### Vorliegender Text
Flughafenausbau: SVP bricht erneut Versprechen!
Sonntag, 11. Dezember 2011
stefan_zelger_2011_lb.jpgNun ist es amtlich und schon bald in Beton zementiert: Das Millionenloch Flugplatz wird weiter ausgebaut. 30.000 gesammelte Unterschriften und eine Volksbefragung, in der sich 113.674 Bürger/innen gegen die Anlage aussprachen; nie war der Protest in Süd-Tirol gegen ein Projekt so groß wie gegen den Flughafen. Doch die Partei mit dem Volk im Namen interessiert das nicht. Das teure Mediationsabkommen, das keine Erweiterung der Start –und Landebahn vorsah, wird von der SVP gebrochen. Und an vorderster Front Regionalratspräsidentin Rosa Thaler. Ein Skandal.

Die SVP-Abgeordnete Rosa Thaler hatte sich bei den Landtagswahlen 1998 als große Flugplatzgegnerin in den Landtag wählen lassen und sich in einer Presseaussendung vom 26.11.2007 noch dezidiert gegen eine Verlängerung der Landebahn ausgesprochen. Das war aber vor ihrer Wahl zur Regionalratspräsidentin. Nun spricht auch sie von der Notwendigkeit des Ausbaus des Flugplatzes. Ein Schelm, wer Böses dabei denkt. Dabei wurden schon vor Jahren die Grundstücke zur Verlängerung der Start- und Landebahn vom Land gekauft. Vor Mediation und vor Rundem Tisch. Der Ausbau stand anscheinend schon lange fest. Die Bevölkerung sollte nur bei Laune gehalten werden, wohl auch, um einigermaßen über die letzten Wahlen zu kommen.
 
Wirtschaftliches Nonsens-Projekt
 
Obwohl die Tourismusbranche eine Rekordsaison nach der nächsten vermelden kann, wird der Bevölkerung die Mär vom unerreichbaren Süd-Tirol vorgegaukelt. Der Flughafen Bozen wurde vom Forschungsinstitut Nomisma, der Flughafen Planungsfirma One Works und der Wirtschaftsprüfungskanzlei KPMG als unrentabel und überflüssig eingestuft. Die italienische Flughafenbehörde ENAC empfahl sogar eine zeitnahe Schließung der Anlage. Bereits nach dem ersten Ausbau des Flughafens versprach die Süd-Tiroler Landesregierung, dass sich dieser mit 3,3 Flügen am Tag rentieren werde. Heute wissen wir, dass selbst 7 Linienflüge am Tag nicht ausreichen um die Kosten für die unnütze Struktur auch nur annähernd zu decken. Schon 1998 wurde die Bevölkerung von der SVP systematisch angelogen. In den letzten zehn Jahren wurden so ca. 55 Millionen Euro aus dem (Flugzeug-) Fenster geworfen. Die Verschwendung geht nun munter weiter, und das in Zeiten der größten ökonomischen Krise in Europa nach dem Zweiten Weltkrieg.

Quelldaten:
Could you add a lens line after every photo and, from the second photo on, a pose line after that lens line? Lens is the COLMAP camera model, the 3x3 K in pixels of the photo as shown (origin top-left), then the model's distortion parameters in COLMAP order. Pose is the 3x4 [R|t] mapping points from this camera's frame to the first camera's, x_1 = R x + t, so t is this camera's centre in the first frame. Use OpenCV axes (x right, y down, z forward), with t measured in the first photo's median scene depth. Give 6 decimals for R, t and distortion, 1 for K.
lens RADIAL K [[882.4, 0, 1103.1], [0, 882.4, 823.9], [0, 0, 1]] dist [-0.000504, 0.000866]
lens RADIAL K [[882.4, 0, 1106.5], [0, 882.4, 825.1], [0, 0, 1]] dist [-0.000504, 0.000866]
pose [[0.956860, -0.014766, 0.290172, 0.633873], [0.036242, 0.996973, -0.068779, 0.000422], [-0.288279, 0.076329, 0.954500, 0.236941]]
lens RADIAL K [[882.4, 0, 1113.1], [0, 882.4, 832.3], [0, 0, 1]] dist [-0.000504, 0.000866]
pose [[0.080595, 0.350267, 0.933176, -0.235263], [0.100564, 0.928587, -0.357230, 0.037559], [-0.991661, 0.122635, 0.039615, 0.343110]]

### Ziel der Aufgabe
Setze den Text über den Ausbau des Bozner Flughafens im Anschluss an seinen letzten Satz fort. Die Auflistung stammt aus einer anderen Quelle als der Text.

### Ergebnis
 
Müllhalde Unterland
 
Der Widerstand der Unterlandler Bevölkerung gegen den Flughafen war zwar sehr entschlossen, dieser wird nun trotzdem ausgebaut. Neben dem Schießstand in Gmund, der Klärschlammanlage in Tramin, wie auch immer diese aussehen wird, das größte und teuerste Fahrsicherheitszentrum Europas usw., nun auch noch der Flughafenausbau. Das haben wir weder den oftmals (zu Unrecht) verschrienen Bürokraten in Brüssel, noch den spinnenden Römern zu verdanken. Nein, alles das verdanken wir der Südtiroler Volkspartei. Es kann deshalb nur eine Konsequenz geben: Austritt! Erst wenn die SVP ihre politische Monopolstellung verliert, kann es zu einem richtigen politischen Wettbewerb kommen, in dem nicht einige wenige Lobbyinteressen über das Wohl und Weh des Landes entscheiden, sondern die besten Ideen im demokratischen Entscheidungsfindungsprozess.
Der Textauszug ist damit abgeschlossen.